Each year, the Outdoor Industry Association releases their report detailing annual outdoor recreation spending in the US.
The OIA released their initial report for 2017 this spring, and last week, followed up with 50 state reports that build upon the initial data, and bring clarity to each state’s results.
The association has put together an interactive map that lets users toggle between states, displaying statistics on jobs, consumer spending, wages and salaries, and state and local tax revenue generated by the outdoor industry.
GearJunkie pulled some of the most intriguing statistics from the data – notably, that Florida tops Colorado in consumer spending, California spends but doesn’t participate, and Alaska and Montana basically live outdoors.
According to the report, while most would consider Colorado the leading state when it comes to outdoor recreation participation and spending, Florida more than doubles Colorado’s consumer spending, with $58.6 billion generated compared to $28 billion.
One wonders if next year’s report will see a shift in that standing; Colorado recently became the new home of the Outdoor Retailer tradeshow, which is sure to generate millions for the state’s economy.

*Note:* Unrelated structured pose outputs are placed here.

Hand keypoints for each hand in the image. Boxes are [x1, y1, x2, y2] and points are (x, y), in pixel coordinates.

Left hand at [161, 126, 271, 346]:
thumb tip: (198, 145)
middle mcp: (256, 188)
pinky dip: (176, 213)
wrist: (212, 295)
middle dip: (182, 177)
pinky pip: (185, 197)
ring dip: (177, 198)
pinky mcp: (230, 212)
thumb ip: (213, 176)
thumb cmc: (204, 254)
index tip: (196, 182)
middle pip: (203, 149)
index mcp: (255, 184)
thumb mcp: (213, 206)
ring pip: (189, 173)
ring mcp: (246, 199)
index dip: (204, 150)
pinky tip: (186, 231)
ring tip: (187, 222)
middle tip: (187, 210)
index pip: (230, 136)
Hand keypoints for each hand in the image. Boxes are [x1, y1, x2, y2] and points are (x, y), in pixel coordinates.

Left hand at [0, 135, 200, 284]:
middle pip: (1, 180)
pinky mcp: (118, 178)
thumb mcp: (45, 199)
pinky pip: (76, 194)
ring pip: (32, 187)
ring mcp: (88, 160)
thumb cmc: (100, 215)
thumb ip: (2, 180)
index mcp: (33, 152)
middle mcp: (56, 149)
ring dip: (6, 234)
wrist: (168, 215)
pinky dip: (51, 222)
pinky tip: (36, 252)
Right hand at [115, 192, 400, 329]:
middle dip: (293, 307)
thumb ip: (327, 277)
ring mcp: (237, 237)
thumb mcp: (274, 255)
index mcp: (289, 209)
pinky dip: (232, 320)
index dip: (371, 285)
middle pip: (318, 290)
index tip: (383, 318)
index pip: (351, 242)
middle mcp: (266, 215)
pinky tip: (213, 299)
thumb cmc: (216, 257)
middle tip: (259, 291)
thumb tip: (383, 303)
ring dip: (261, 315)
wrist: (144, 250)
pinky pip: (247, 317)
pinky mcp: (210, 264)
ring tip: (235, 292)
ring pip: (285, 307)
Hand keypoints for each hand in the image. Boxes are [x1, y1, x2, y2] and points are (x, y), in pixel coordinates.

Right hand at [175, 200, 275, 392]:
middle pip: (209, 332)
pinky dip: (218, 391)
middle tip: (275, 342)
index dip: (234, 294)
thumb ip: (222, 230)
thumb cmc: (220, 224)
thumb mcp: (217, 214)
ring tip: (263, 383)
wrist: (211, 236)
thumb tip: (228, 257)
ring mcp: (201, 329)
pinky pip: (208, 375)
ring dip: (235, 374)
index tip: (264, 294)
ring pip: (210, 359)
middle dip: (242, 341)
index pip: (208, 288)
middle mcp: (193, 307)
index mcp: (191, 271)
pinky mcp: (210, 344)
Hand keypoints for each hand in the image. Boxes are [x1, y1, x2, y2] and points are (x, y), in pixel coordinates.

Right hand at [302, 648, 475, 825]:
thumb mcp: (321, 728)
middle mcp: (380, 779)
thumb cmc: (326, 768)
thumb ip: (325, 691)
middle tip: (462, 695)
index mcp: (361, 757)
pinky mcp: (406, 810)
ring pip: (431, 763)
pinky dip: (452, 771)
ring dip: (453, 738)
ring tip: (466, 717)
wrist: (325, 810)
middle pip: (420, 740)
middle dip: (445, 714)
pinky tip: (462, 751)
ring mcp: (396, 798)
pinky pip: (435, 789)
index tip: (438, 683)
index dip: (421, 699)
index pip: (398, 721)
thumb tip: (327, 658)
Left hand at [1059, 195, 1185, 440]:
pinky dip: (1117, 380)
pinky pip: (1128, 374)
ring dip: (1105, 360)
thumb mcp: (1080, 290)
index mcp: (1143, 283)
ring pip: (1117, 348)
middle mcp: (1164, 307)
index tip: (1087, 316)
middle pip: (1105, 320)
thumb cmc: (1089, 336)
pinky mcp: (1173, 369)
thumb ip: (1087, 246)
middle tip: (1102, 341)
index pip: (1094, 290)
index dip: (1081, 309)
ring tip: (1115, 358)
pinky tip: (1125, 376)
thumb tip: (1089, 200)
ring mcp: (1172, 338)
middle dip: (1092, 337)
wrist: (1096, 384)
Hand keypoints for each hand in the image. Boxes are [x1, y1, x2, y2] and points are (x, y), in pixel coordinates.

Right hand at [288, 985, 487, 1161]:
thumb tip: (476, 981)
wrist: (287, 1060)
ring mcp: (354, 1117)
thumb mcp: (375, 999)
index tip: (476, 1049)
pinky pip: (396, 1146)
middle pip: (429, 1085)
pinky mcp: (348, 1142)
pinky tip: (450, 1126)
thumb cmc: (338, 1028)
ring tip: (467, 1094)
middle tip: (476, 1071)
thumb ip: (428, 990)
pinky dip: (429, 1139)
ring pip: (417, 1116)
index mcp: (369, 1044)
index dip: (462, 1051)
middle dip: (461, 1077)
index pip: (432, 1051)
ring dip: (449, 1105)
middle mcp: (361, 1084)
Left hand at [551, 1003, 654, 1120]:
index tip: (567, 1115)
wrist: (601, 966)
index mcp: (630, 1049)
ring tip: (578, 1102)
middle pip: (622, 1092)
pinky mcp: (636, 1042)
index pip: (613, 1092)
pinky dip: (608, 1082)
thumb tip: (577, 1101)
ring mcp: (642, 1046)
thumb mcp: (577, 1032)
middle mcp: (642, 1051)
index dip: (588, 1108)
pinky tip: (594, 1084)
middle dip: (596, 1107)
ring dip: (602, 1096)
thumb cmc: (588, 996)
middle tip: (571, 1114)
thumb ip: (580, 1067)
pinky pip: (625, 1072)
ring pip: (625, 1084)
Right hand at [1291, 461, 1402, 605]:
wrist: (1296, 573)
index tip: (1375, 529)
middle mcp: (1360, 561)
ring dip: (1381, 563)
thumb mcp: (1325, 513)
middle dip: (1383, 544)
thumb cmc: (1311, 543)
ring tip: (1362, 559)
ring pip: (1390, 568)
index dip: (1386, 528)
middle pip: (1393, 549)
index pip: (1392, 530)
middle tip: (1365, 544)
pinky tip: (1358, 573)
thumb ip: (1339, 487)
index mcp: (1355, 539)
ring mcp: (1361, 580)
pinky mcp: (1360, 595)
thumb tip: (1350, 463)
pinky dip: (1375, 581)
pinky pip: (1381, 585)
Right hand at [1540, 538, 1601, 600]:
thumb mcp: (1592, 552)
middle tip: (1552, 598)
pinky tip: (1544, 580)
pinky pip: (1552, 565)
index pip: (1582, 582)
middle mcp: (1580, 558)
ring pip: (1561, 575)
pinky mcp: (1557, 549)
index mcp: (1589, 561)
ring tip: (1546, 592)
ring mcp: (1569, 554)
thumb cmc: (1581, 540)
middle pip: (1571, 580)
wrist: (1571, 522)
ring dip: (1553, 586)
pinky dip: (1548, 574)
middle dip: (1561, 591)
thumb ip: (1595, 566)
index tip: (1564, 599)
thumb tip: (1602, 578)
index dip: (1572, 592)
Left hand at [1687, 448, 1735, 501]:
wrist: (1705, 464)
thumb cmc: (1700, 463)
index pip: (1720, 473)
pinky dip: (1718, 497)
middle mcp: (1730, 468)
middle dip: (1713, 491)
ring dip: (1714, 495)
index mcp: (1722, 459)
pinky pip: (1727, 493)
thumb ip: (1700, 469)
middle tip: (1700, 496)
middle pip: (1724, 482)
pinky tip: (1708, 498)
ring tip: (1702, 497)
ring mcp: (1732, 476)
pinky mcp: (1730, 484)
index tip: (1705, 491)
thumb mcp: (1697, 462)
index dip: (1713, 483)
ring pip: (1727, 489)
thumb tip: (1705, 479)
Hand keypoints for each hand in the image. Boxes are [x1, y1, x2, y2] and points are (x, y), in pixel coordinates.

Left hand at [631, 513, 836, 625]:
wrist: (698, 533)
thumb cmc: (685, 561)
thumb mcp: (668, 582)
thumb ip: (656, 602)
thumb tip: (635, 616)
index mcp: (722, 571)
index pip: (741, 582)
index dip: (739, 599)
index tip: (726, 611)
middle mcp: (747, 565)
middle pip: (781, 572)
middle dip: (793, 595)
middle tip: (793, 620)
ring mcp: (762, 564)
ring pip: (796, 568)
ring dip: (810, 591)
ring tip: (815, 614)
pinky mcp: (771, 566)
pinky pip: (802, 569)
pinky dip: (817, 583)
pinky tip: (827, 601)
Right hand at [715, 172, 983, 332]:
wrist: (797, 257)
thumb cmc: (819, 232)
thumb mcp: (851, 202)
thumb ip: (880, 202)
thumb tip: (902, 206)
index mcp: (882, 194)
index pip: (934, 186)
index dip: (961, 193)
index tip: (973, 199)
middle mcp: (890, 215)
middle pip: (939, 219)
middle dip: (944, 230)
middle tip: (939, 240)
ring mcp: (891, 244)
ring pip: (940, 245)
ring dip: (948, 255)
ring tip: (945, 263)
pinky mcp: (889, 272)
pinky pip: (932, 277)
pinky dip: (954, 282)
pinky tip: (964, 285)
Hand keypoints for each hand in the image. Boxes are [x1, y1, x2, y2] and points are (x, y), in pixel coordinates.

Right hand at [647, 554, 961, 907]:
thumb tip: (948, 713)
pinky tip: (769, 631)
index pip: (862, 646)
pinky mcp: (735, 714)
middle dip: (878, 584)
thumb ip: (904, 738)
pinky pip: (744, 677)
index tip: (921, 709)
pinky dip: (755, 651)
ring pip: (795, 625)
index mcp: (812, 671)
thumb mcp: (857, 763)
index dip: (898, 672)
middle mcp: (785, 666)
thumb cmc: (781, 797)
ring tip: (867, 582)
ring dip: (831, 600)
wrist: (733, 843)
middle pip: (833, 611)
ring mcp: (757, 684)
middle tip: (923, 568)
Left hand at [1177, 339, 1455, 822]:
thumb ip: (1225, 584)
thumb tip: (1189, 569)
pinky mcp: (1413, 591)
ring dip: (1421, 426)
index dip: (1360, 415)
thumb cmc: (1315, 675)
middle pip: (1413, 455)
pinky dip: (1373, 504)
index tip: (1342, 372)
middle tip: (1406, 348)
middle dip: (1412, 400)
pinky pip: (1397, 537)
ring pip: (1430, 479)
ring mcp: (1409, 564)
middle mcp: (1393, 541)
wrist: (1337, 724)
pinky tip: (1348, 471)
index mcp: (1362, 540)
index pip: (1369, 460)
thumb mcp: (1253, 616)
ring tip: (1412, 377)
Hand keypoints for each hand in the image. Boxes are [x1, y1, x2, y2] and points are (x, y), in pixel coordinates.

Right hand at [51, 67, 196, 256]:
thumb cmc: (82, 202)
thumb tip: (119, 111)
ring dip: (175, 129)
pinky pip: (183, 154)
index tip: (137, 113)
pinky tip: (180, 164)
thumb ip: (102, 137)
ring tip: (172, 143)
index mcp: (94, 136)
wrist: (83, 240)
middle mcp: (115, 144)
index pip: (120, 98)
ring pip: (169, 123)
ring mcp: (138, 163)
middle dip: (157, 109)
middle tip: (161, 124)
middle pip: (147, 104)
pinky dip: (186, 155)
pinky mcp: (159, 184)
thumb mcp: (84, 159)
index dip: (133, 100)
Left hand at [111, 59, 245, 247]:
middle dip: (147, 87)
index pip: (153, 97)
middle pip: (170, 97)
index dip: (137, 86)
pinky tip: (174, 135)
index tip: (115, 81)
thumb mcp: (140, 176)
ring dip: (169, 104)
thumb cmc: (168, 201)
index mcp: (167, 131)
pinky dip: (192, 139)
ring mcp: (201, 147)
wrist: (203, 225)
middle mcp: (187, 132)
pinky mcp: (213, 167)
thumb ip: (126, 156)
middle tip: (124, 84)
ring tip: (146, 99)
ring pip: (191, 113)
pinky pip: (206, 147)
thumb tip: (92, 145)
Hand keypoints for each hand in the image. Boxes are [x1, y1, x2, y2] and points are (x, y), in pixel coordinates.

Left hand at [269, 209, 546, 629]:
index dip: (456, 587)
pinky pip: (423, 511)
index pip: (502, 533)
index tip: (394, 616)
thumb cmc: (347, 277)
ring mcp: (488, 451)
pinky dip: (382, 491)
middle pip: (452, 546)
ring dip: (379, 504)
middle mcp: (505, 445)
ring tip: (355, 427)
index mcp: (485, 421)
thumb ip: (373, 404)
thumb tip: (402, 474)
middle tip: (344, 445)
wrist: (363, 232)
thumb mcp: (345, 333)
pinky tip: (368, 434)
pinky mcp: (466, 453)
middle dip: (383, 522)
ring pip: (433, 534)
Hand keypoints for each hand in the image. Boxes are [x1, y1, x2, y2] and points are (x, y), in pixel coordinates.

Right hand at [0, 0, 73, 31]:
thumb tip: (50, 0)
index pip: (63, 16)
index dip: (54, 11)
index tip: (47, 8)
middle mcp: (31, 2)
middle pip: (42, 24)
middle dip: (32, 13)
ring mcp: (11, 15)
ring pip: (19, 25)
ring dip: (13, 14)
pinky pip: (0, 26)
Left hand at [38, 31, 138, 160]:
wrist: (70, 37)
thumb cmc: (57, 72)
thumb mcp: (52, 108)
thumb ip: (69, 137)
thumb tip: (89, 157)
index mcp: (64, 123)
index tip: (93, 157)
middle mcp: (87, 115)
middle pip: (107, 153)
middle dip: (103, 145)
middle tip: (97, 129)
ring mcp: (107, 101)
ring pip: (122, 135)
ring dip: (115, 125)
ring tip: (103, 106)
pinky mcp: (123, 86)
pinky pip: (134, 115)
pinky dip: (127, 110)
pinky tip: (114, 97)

California has consistently led the charge when it comes to consumer spending on outdoor recreation, but how does the state’s participation compare?
It turns out that compared to its spending, California has a significantly lower participation rate than expected. While the Golden State generated $92 billion last year, participation rates came in at 56 percent, compared to Nebraska’s 61 percent.
While they may have some of the smallest populations in the country, both Alaska and Montana lead the charge when it comes to time spent outdoors. According to GearJunkie, 81 percent of people in each state recreate outdoors more than anywhere else in the country.